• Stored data
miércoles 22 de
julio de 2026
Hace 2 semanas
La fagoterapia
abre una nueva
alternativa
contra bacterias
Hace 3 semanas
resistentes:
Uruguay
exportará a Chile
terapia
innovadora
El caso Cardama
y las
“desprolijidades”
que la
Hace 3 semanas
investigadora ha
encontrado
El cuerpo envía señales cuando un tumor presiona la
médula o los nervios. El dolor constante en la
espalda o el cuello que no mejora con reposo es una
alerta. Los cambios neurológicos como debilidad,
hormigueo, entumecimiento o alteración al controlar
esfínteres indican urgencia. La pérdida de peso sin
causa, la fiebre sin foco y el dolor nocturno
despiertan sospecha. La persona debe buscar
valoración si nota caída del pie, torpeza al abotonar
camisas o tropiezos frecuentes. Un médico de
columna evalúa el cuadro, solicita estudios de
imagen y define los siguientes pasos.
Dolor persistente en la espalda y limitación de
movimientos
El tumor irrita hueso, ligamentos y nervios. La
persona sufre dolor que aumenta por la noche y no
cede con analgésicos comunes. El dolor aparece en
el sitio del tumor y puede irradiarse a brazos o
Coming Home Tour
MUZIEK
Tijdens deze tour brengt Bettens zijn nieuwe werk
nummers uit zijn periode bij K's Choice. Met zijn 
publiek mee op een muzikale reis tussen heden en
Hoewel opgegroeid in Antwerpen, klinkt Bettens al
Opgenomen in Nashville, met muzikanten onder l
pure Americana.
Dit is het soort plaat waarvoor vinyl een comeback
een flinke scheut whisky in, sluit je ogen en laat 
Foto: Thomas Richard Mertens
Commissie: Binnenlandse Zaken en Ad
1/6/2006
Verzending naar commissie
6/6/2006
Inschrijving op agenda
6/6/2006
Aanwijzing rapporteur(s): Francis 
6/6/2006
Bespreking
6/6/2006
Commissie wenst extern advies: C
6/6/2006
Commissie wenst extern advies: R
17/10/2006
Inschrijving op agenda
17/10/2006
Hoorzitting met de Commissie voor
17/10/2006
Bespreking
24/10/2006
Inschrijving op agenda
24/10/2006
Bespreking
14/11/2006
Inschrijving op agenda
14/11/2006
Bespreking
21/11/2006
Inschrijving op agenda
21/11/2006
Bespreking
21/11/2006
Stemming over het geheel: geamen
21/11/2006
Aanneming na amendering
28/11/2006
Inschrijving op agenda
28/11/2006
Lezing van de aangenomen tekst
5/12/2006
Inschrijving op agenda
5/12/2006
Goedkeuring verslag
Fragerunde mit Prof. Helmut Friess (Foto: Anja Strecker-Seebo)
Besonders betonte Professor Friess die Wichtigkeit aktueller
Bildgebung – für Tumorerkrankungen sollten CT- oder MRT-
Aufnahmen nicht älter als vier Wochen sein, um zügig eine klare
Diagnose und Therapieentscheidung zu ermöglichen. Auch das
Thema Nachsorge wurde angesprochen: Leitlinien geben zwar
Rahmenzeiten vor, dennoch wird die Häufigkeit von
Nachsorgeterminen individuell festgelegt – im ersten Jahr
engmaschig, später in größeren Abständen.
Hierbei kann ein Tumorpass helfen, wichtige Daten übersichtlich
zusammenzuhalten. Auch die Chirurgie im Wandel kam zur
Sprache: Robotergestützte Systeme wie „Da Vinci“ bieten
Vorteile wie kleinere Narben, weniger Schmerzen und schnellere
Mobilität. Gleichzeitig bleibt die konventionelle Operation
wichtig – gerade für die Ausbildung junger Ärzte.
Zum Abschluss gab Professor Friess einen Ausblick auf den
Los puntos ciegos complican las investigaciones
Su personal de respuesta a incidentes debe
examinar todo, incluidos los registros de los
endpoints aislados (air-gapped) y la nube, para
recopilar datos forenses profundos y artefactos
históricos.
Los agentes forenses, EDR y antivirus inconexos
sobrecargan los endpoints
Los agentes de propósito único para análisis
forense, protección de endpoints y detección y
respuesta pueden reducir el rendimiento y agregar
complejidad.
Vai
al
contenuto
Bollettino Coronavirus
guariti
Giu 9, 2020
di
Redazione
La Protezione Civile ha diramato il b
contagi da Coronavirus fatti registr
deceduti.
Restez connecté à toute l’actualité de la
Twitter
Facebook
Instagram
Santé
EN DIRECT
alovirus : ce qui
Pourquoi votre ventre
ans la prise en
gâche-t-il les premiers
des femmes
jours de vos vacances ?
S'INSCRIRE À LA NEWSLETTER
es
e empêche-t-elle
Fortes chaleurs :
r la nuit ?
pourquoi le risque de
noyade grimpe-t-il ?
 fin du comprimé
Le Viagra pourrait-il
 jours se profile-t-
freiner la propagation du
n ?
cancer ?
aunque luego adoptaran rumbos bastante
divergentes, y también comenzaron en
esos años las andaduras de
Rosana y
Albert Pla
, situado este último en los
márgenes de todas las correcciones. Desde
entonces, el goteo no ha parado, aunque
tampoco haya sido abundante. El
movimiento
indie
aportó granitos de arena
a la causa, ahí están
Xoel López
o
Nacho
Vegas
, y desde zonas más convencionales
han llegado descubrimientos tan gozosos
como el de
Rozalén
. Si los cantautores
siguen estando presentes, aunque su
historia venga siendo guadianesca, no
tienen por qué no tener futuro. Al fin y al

• Work instruction
Of all the entries above, repeat only the lines from the line that has "Su personal de respuesta a incidentes debe" to the line that has "han llegado descubrimientos tan gozosos", both lines included, exactly.

• Solution to this task
Su personal de respuesta a incidentes debe
examinar todo, incluidos los registros de los
endpoints aislados (air-gapped) y la nube, para
recopilar datos forenses profundos y artefactos
históricos.
Los agentes forenses, EDR y antivirus inconexos
sobrecargan los endpoints
Los agentes de propósito único para análisis
forense, protección de endpoints y detección y
respuesta pueden reducir el rendimiento y agregar
complejidad.
Vai
al
contenuto
Bollettino Coronavirus
guariti
Giu 9, 2020
di
Redazione
La Protezione Civile ha diramato il b
contagi da Coronavirus fatti registr
deceduti.
Restez connecté à toute l’actualité de la
Twitter
Facebook
Instagram
Santé
EN DIRECT
alovirus : ce qui
Pourquoi votre ventre
ans la prise en
gâche-t-il les premiers
des femmes
jours de vos vacances ?
S'INSCRIRE À LA NEWSLETTER
es
e empêche-t-elle
Fortes chaleurs :
r la nuit ?
pourquoi le risque de
noyade grimpe-t-il ?
 fin du comprimé
Le Viagra pourrait-il
 jours se profile-t-
freiner la propagation du
n ?
cancer ?
aunque luego adoptaran rumbos bastante
divergentes, y también comenzaron en
esos años las andaduras de
Rosana y
Albert Pla
, situado este último en los
márgenes de todas las correcciones. Desde
entonces, el goteo no ha parado, aunque
tampoco haya sido abundante. El
movimiento
indie
aportó granitos de arena
a la causa, ahí están
Xoel López
o
Nacho
Vegas
, y desde zonas más convencionales
han llegado descubrimientos tan gozosos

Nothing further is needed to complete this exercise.